>>>>

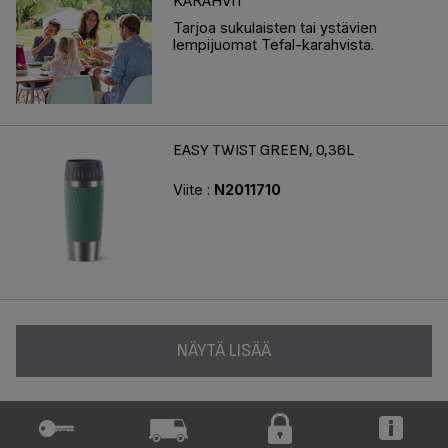
KARAHVIT
Tarjoa sukulaisten tai ystävien
lempijuomat Tefal-karahvista.
EASY TWIST GREEN, 0,36L
Viite :
N2011710
NÄYTÄ LISÄÄ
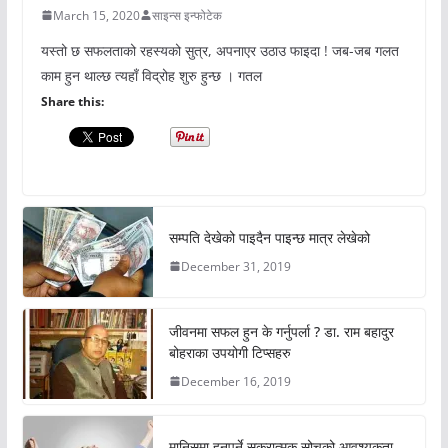
March 15, 2020
साइन्स इन्फोटेक
यस्तो छ सफलताको रहस्यको सुत्र, अपनाएर उठाउ फाइदा ! जब-जब गलत
काम हुन थाल्छ त्यहाँ विद्रोह शुरु हुन्छ । गतल
Share this:
सम्पति देखेको पाइदैन पाइन्छ मात्र लेखेको
December 31, 2019
जीवनमा सफल हुन के गर्नुपर्ला ? डा. राम बहादुर
बोहराका उपयोगी टिप्सहरु
December 16, 2019
मानिसमा हुनुपर्ने सकरात्मक सोचको आवश्यकता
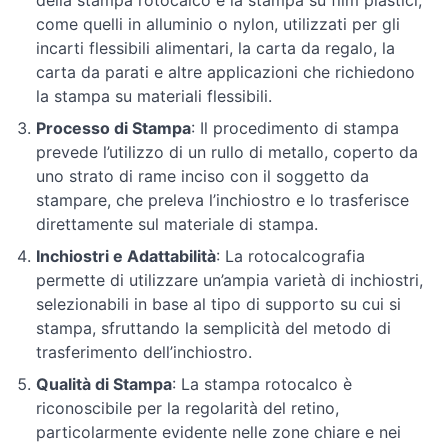
della stampa rotocalco è la stampa su film plastici,
come quelli in alluminio o nylon, utilizzati per gli
Colori
incarti flessibili alimentari, la carta da regalo, la
carta da parati e altre applicazioni che richiedono
la stampa su materiali flessibili.
Processo di Stampa
: Il procedimento di stampa
prevede l’utilizzo di un rullo di metallo, coperto da
uno strato di rame inciso con il soggetto da
stampare, che preleva l’inchiostro e lo trasferisce
direttamente sul materiale di stampa.
Inchiostri e Adattabilità
: La rotocalcografia
permette di utilizzare un’ampia varietà di inchiostri,
selezionabili in base al tipo di supporto su cui si
stampa, sfruttando la semplicità del metodo di
trasferimento dell’inchiostro.
Qualità di Stampa
: La stampa rotocalco è
riconoscibile per la regolarità del retino,
particolarmente evidente nelle zone chiare e nei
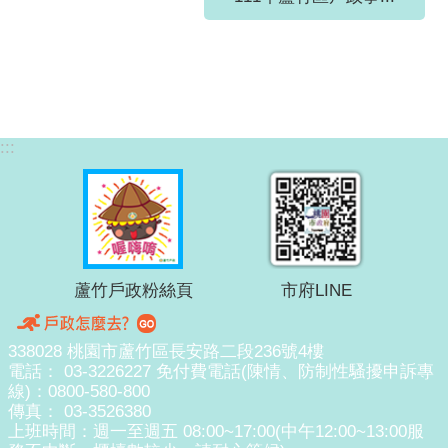
:::
蘆竹戶政粉絲頁
市府LINE
338028 桃園市蘆竹區長安路二段236號4樓
電話： 03-3226227 免付費電話(陳情、防制性騷擾申訴專
線)：0800-580-800
傳真： 03-3526380
上班時間：週一至週五 08:00~17:00(中午12:00~13:00服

<<<<

REQUEST: An exact copy of the lines from the line containing "permette di utilizzare" through the final line of the listing, without pictures, is the expected result.

ANSWER FOR THE TASK:
permette di utilizzare un’ampia varietà di inchiostri,
selezionabili in base al tipo di supporto su cui si
stampa, sfruttando la semplicità del metodo di
trasferimento dell’inchiostro.
Qualità di Stampa
: La stampa rotocalco è
riconoscibile per la regolarità del retino,
particolarmente evidente nelle zone chiare e nei
:::
蘆竹戶政粉絲頁
市府LINE
338028 桃園市蘆竹區長安路二段236號4樓
電話： 03-3226227 免付費電話(陳情、防制性騷擾申訴專
線)：0800-580-800
傳真： 03-3526380
上班時間：週一至週五 08:00~17:00(中午12:00~13:00服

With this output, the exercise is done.